**Work required**.
Reproduce the entries shown below only from the line with "标题: LY-T 3402-2024 区域沙化土地分级规范" down to the line with "zdravotnictví", keeping both end lines and copying each one exactly.

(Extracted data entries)
:::

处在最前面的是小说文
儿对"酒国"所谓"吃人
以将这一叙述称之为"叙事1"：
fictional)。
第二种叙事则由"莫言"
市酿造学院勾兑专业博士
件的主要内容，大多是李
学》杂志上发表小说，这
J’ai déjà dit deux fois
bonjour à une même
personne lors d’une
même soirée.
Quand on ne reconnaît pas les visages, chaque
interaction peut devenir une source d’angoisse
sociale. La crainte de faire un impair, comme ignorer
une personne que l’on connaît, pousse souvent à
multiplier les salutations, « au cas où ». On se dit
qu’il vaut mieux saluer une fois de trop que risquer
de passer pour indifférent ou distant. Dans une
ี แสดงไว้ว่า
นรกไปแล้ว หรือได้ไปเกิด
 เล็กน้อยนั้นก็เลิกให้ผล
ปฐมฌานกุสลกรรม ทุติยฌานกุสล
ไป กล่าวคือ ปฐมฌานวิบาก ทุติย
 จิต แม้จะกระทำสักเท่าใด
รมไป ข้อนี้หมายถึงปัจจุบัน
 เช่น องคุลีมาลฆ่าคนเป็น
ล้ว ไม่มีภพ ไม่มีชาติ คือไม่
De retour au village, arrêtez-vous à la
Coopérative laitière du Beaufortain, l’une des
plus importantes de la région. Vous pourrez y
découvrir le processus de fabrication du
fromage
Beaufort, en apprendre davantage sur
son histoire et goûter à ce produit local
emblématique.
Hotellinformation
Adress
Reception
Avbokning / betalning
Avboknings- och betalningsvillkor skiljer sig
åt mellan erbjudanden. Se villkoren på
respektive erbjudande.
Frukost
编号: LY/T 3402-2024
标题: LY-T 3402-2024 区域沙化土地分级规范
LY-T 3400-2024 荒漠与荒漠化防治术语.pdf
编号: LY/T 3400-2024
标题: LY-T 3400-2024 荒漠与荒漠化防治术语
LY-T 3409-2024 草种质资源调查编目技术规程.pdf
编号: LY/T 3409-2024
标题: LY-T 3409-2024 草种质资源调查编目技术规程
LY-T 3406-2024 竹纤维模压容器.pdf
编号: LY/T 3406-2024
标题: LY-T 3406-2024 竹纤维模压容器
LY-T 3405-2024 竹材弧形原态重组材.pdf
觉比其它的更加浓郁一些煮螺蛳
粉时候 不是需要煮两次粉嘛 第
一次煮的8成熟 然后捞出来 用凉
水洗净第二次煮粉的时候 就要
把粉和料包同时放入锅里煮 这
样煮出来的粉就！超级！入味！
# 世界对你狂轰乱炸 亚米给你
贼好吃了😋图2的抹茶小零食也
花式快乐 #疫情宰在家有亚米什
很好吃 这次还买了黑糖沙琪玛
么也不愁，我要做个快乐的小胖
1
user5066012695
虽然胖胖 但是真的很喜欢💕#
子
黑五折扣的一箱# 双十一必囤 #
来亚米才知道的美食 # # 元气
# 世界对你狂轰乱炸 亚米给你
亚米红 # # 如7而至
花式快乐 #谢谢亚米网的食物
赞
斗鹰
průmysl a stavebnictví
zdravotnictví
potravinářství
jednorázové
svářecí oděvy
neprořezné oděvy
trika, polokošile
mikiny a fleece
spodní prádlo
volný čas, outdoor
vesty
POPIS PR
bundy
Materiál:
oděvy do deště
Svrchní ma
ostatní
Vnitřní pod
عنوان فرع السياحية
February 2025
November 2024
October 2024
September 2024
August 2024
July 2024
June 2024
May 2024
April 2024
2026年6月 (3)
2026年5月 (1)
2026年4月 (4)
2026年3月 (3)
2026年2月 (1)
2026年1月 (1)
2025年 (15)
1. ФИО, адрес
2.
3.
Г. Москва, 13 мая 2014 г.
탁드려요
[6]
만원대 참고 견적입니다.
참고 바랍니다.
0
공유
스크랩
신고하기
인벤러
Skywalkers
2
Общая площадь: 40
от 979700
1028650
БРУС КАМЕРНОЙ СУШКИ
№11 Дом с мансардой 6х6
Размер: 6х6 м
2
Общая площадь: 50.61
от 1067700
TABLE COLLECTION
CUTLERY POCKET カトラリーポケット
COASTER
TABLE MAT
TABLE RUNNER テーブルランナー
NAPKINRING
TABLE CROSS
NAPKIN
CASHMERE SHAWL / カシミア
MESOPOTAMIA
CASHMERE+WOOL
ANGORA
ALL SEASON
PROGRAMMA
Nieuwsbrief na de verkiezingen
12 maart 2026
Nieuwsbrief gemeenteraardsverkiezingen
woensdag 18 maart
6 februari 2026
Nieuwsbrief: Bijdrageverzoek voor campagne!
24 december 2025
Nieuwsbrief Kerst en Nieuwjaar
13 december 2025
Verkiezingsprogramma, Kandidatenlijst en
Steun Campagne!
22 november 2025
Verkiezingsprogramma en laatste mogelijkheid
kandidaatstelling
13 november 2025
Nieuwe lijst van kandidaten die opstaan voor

:::

**Task answer**.
标题: LY-T 3402-2024 区域沙化土地分级规范
LY-T 3400-2024 荒漠与荒漠化防治术语.pdf
编号: LY/T 3400-2024
标题: LY-T 3400-2024 荒漠与荒漠化防治术语
LY-T 3409-2024 草种质资源调查编目技术规程.pdf
编号: LY/T 3409-2024
标题: LY-T 3409-2024 草种质资源调查编目技术规程
LY-T 3406-2024 竹纤维模压容器.pdf
编号: LY/T 3406-2024
标题: LY-T 3406-2024 竹纤维模压容器
LY-T 3405-2024 竹材弧形原态重组材.pdf
觉比其它的更加浓郁一些煮螺蛳
粉时候 不是需要煮两次粉嘛 第
一次煮的8成熟 然后捞出来 用凉
水洗净第二次煮粉的时候 就要
把粉和料包同时放入锅里煮 这
样煮出来的粉就！超级！入味！
# 世界对你狂轰乱炸 亚米给你
贼好吃了😋图2的抹茶小零食也
花式快乐 #疫情宰在家有亚米什
很好吃 这次还买了黑糖沙琪玛
么也不愁，我要做个快乐的小胖
1
user5066012695
虽然胖胖 但是真的很喜欢💕#
子
黑五折扣的一箱# 双十一必囤 #
来亚米才知道的美食 # # 元气
# 世界对你狂轰乱炸 亚米给你
亚米红 # # 如7而至
花式快乐 #谢谢亚米网的食物
赞
斗鹰
průmysl a stavebnictví
zdravotnictví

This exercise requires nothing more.